Look through the entries below and copy exactly the part that begins with the line containing "Co robi Claude" and ends with the line containing "thông. Cách tường ít nhất 10 cm, tránh nơi ẩm". Do not copy the pictures.

━━━ MATERIALS PROVIDED

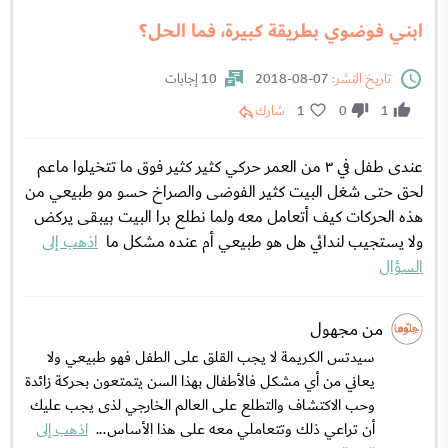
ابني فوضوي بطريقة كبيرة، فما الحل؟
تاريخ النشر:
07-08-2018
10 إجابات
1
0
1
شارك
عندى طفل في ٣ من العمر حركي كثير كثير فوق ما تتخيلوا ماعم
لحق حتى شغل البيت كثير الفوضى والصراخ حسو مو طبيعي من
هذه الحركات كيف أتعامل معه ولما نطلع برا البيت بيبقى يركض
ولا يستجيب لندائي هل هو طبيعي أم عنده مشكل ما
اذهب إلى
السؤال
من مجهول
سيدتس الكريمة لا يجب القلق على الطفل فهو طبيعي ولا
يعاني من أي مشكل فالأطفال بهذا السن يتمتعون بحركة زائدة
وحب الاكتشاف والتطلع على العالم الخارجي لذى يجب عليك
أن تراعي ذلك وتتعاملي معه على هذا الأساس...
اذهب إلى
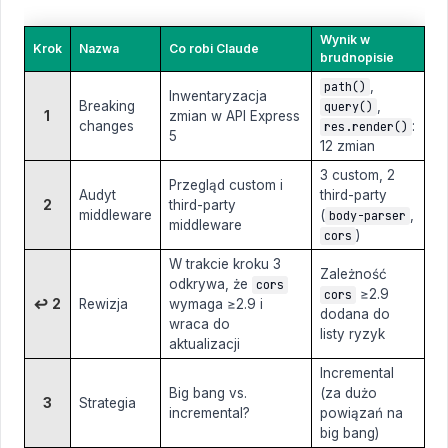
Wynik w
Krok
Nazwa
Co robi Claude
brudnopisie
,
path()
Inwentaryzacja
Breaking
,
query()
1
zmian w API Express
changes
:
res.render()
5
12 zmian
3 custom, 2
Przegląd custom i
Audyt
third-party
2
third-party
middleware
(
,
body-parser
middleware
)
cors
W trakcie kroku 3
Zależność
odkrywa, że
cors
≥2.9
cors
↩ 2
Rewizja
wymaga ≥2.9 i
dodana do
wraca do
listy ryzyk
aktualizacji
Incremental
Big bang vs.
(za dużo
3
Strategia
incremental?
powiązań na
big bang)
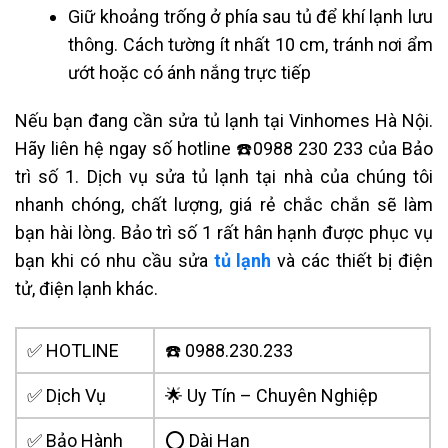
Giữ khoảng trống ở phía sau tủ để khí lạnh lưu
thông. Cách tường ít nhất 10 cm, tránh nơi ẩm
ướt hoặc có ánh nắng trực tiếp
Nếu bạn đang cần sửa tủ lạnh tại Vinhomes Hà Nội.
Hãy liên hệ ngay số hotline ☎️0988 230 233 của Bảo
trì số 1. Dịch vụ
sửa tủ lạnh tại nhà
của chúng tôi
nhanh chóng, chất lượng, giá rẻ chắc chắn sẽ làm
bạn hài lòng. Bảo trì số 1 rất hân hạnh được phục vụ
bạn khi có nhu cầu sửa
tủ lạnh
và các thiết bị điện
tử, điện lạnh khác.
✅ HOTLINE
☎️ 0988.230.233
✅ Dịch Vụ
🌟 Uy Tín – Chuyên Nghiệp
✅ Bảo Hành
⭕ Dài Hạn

━━━━━━
━━━ MATERIALS PROVIDED

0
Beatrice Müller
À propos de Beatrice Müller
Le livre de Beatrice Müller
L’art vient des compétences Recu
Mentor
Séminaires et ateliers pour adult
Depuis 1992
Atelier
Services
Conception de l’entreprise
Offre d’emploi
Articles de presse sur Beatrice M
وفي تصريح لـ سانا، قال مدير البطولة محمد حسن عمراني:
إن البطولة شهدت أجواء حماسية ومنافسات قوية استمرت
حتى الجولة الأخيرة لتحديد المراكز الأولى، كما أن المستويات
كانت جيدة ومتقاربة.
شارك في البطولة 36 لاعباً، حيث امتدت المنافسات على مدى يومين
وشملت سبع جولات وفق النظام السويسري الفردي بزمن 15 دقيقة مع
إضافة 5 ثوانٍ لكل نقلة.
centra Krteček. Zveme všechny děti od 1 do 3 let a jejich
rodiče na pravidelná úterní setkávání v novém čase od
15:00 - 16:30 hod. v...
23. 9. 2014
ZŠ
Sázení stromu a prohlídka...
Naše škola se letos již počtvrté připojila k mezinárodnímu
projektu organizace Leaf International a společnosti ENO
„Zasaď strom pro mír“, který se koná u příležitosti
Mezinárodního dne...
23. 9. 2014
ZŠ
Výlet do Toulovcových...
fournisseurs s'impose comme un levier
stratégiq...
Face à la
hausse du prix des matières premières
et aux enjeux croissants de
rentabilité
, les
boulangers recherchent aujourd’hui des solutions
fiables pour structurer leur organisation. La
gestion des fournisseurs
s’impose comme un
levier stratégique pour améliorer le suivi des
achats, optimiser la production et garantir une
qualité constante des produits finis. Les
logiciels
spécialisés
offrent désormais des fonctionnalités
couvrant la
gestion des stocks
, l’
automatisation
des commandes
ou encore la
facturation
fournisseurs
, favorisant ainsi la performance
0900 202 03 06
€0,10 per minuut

━━━━━━

** REPLY **
Co robi Claude
brudnopisie
,
path()
Inwentaryzacja
Breaking
,
query()
1
zmian w API Express
changes
:
res.render()
5
12 zmian
3 custom, 2
Przegląd custom i
Audyt
third-party
2
third-party
middleware
(
,
body-parser
middleware
)
cors
W trakcie kroku 3
Zależność
odkrywa, że
cors
≥2.9
cors
↩ 2
Rewizja
wymaga ≥2.9 i
dodana do
wraca do
listy ryzyk
aktualizacji
Incremental
Big bang vs.
(za dużo
3
Strategia
incremental?
powiązań na
big bang)
Giữ khoảng trống ở phía sau tủ để khí lạnh lưu
thông. Cách tường ít nhất 10 cm, tránh nơi ẩm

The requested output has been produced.